Dr Mahmoud Ghannoum received MSc in Medicinal Chemistry and PhD in Microbial Physiology from University of Technology in England, and an MBA from the Weatherhead School of Management at Case. Presently he is a tenured Professor and Director of the Integrated Microbiome Core and Center for Medical Mycology, Case Western Reserve University and University Hospitals Cleveland Medical Center (UH) where he established a multidisciplinary Center of Excellence that combines basic and translational research investigating medically important fungi from the test tube to the bedside. More recently he pioneered the studies on the fungal communities residing in our body and coined the term ‘Mycobiome”.

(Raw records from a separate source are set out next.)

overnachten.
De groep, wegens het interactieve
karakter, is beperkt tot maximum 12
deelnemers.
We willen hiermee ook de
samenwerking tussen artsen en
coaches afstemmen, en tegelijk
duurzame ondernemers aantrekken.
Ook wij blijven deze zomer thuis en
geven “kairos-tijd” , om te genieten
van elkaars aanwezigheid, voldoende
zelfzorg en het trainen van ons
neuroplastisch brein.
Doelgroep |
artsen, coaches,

He is also a fellow of the Infectious Disease Society of America and past President of the Medical Mycological Society of the Americas (MMSA). In 2016, Dr Ghannoum received the Rohda Benham Award presented for his continuous outstanding and meritorious contributions to medical mycology from the Medical Mycological Society of the Americas and he also received the Freedom to Discover Award from Bristol-Myers Squibb for his work on microbial biofilms. In 2017, he was inducted as a fellow of the American Academy of Microbiology. Beside his academic career Dr. Ghannoum is an entrepreneur-scientist who launched a number of companies focusing on the treatment of biofilm infections as well as microbial dysbiosis as it relates to gut health.

Pamela Silver, Ph.D.

Elliot T. and Onie H. Adams Professor of Biochemistry and Systems Biology
Harvard Medical School

Pamela Silver received her BS in Chemistry and PhD in Biochemistry from the University of California where she was an NIH Pre-doctoral Fellow. She was a Postdoctoral Fellow at Harvard University in the Dept of Biochemistry and Molecular Biology where she was a Fellow of the American Cancer Society and The Medical Foundation. Subsequently, Pam was an Assistant Professor in the Dept of Molecular Biology at Princeton University and then moved to the Dana Farber Cancer Institute where she was a Professor in the Dept of Biological Chemistry and Molecular Pharmacology at Harvard Medical School. Pam became one of the founding members of the Department of Systems Biology at Harvard Medical School and the first Director of the Harvard University PhD Program in Systems Biology and one of the first members of the Harvard University Wyss Institute for Biologically Inspired Engineering. Her work has been recognized by an Established Investigator of the American Heart Association, a Research Scholar of the March of Dimes, an NSF Presidential Young Investigator Award, Claudia Adams Barr Investigator, an NIH MERIT award, the Philosophical Society Lecture, a Fellow of the Radcliffe Institute, and election to the American Academy of Arts and Sciences. She is among the top global influencers in Synthetic Biology and her work was named one of the top 10 breakthroughs by the World Economic Forum. She serves on numerous public and private advisory boards including the board of the Internationally Genetics Engineering Machines (iGEM) Competition, and she is the co-founder of several biotech companies.